Efficient fall detection using lightweight network to enhance smart internet of things

Abstract

Fall detection automatically recognizes human falls, mainly to monitor and prevent severe injury and potential fatalities. It can be developed by applying deep learning methods to recognize human subjects during fall incidents and implemented in the internet of things (IoT) to monitor patient and elderly individuals’ activity. The development of object detection presents you only look once v8 (YOLOv8) as an influential network, but its efficiency needs to be improved. A modified YOLOv8 architecture is proposed to introduce a novel lightweight network version called YOLOv8-Hypernano (YOLOv8h) that recognizes fall events. The backbone incorporates a combined spatial and channel attention module, which enhances focus on human subjects by concentrating on movement patterns to detect falls more accurately.
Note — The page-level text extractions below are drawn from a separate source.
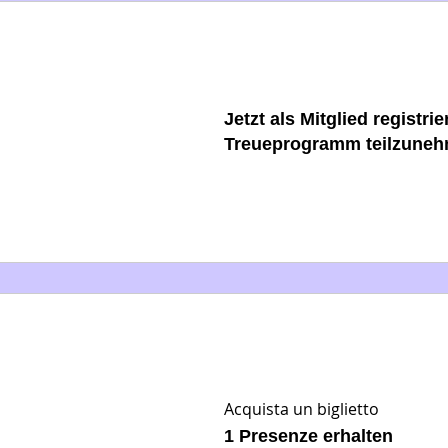
Jetzt als Mitglied registr
Treueprogramm teilzuneh
Acquista un biglietto
1 Presenze erhalten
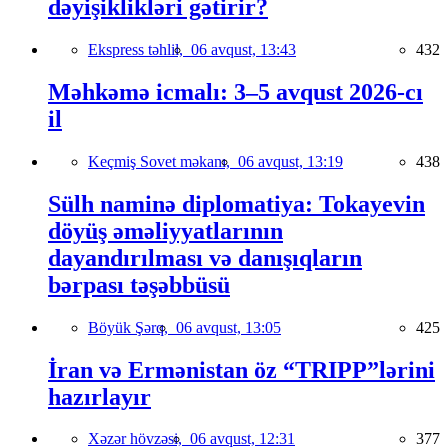
dəyişiklikləri gətirir?
Ekspress təhlil,
06 avqust, 13:43
432
Məhkəmə icmalı: 3–5 avqust 2026-cı
il
Keçmiş Sovet məkanı,
06 avqust, 13:19
438
Sülh naminə diplomatiya: Tokayevin
döyüş əməliyyatlarının
dayandırılması və danışıqların
bərpası təşəbbüsü
Böyük Şərq,
06 avqust, 13:05
425
İran və Ermənistan öz “TRIPP”lərini
hazırlayır
Xəzər hövzəsi,
06 avqust, 12:31
377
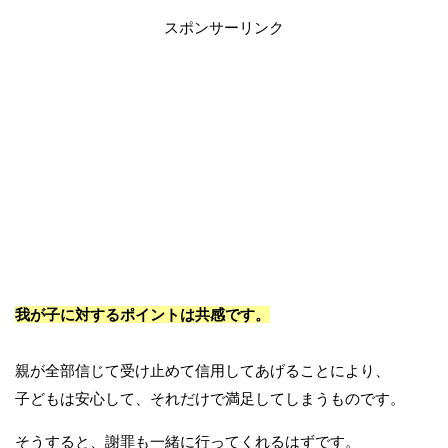
スポンサーリンク
我が子に対するポイントは共感です。
親が全部信じて受け止めて信用してあげることにより、
子どもは安心して、それだけで満足してしまうものです。
そうすると、謝罪も一緒に行ってくれるはずです。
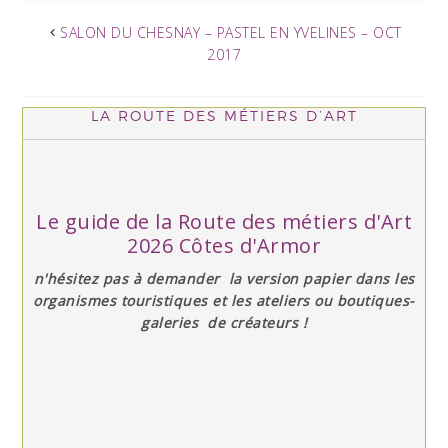
SALON DU CHESNAY – PASTEL EN YVELINES – OCT
2017
LA ROUTE DES MÉTIERS D’ART
Le guide de la Route des métiers d'Art
2026 Côtes d'Armor
n'hésitez pas à demander la version papier dans les
organismes touristiques et les ateliers ou boutiques-
galeries de créateurs !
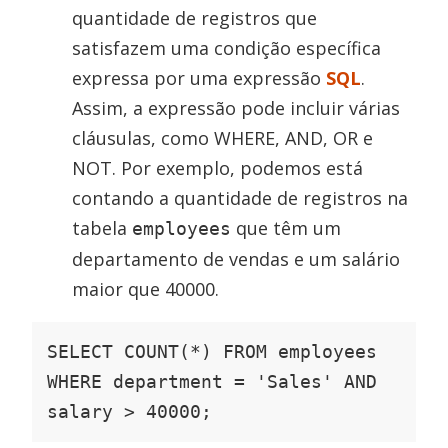
quantidade de registros que
satisfazem uma condição específica
expressa por uma expressão
SQL
.
Assim, a expressão pode incluir várias
cláusulas, como WHERE, AND, OR e
NOT. Por exemplo, podemos está
contando a quantidade de registros na
tabela
que têm um
employees
departamento de vendas e um salário
maior que 40000.
SELECT COUNT(*) FROM employees 
WHERE department = 'Sales' AND 
salary > 40000;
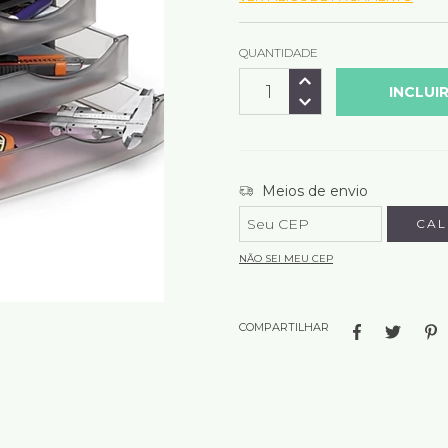
QUANTIDADE
Entregas para o CEP:
Meios de envio
CAL
NÃO SEI MEU CEP
COMPARTILHAR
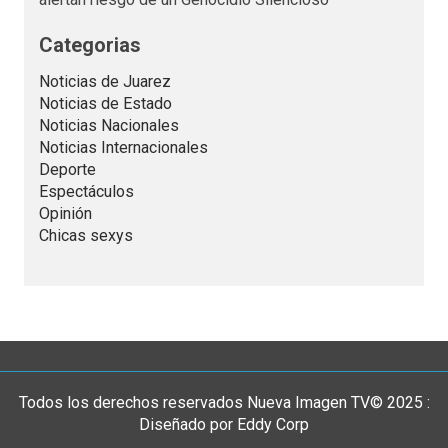
Categorias
Noticias de Juarez
Noticias de Estado
Noticias Nacionales
Noticias Internacionales
Deporte
Espectáculos
Opinión
Chicas sexys
Todos los derechos reservados Nueva Imagen TV© 2025 :
Diseñado por Eddy Corp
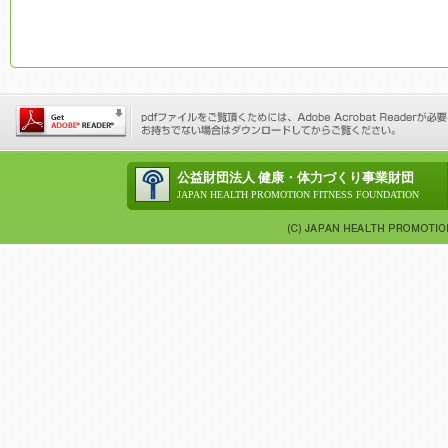
公益財団法人 健康・体力づくり事業財団
JAPAN HEALTH PROMOTION FITNESS FOUNDATION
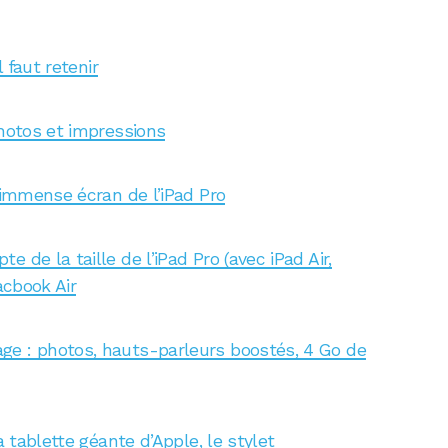
l faut retenir
photos et impressions
l’immense écran de l’iPad Pro
 de la taille de l’iPad Pro (avec iPad Air,
acbook Air
ge : photos, hauts-parleurs boostés, 4 Go de
a tablette géante d’Apple, le stylet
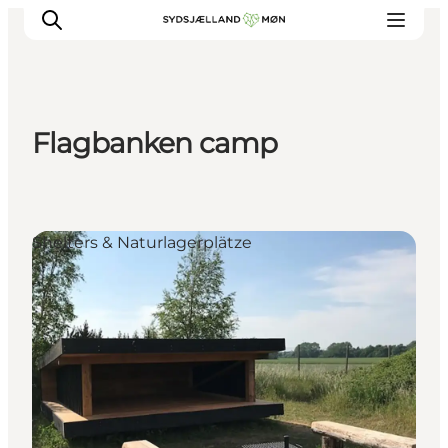
Flagbanken camp
Erleben
Städte und Orte
Events
Shelters & Naturlagerplätze
Essen
Unterkunft
Reise planen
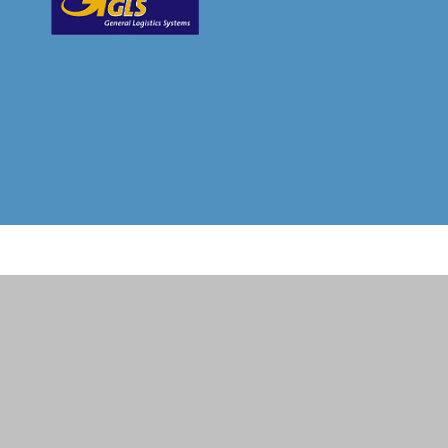
. Versandkosten und ggf. Nachnahmegebühren, wenn nicht anders beschrieben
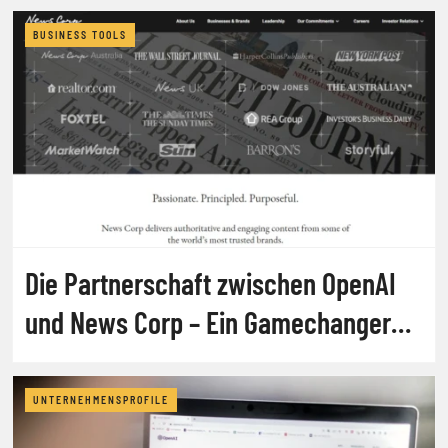
BUSINESS TOOLS
Die Partnerschaft zwischen OpenAI
und News Corp – Ein Gamechanger
für die Medienlandschaft?
UNTERNEHMENSPROFILE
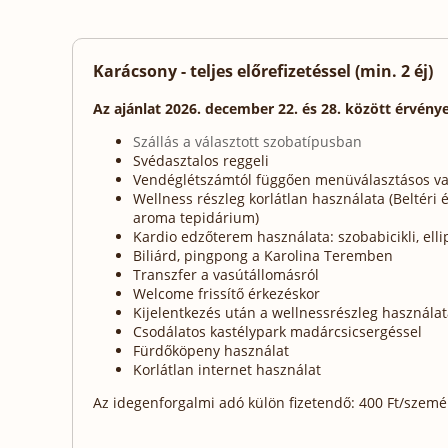
Karácsony - teljes előrefizetéssel (min. 2 éj)
Az ajánlat 2026. december 22. és 28. között érvénye
Szállás a választott szobatípusban
Svédasztalos reggeli
Vendéglétszámtól függően menüválasztásos va
Wellness részleg korlátlan használata (Beltéri
aroma tepidárium)
Kardio edzőterem használata: szobabicikli, elli
Biliárd, pingpong a Karolina Teremben
Transzfer a vasútállomásról
Welcome frissítő érkezéskor
Kijelentkezés után a wellnessrészleg használa
Csodálatos kastélypark madárcsicsergéssel
Fürdőköpeny használat
Korlátlan internet használat
Az idegenforgalmi adó külön fizetendő: 400 Ft/személy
This work also offers a consecutive selective enhancement (CSE) module to improve efficiency and effectiveness in feature extraction while reducing computational costs. The neck structure is modified by adding a lightweight bottleneck network. The proposed network reconstructs feature maps in depth, paying more attention to accurate human movement patterns and enhancing efficiency and effectiveness in feature extraction. Experimental results of YOLOv8h with the light bottleneck and consecutive selective enhancement modules show giga floating-point operations per seconds (GFLOPS) of 5.6 and 1,194,440 parameters. The model performance is calculated in mean average precision, achieving 0.603 and 0.732 on the Le2i and Fallen datasets, respectively. These results demonstrate that the optimized network improves accuracy performance while maintaining lightweight computing requirements that can run smoothly on IoT devices, achieving comparable speed and efficiency suitable for operation on low-cost computing devices.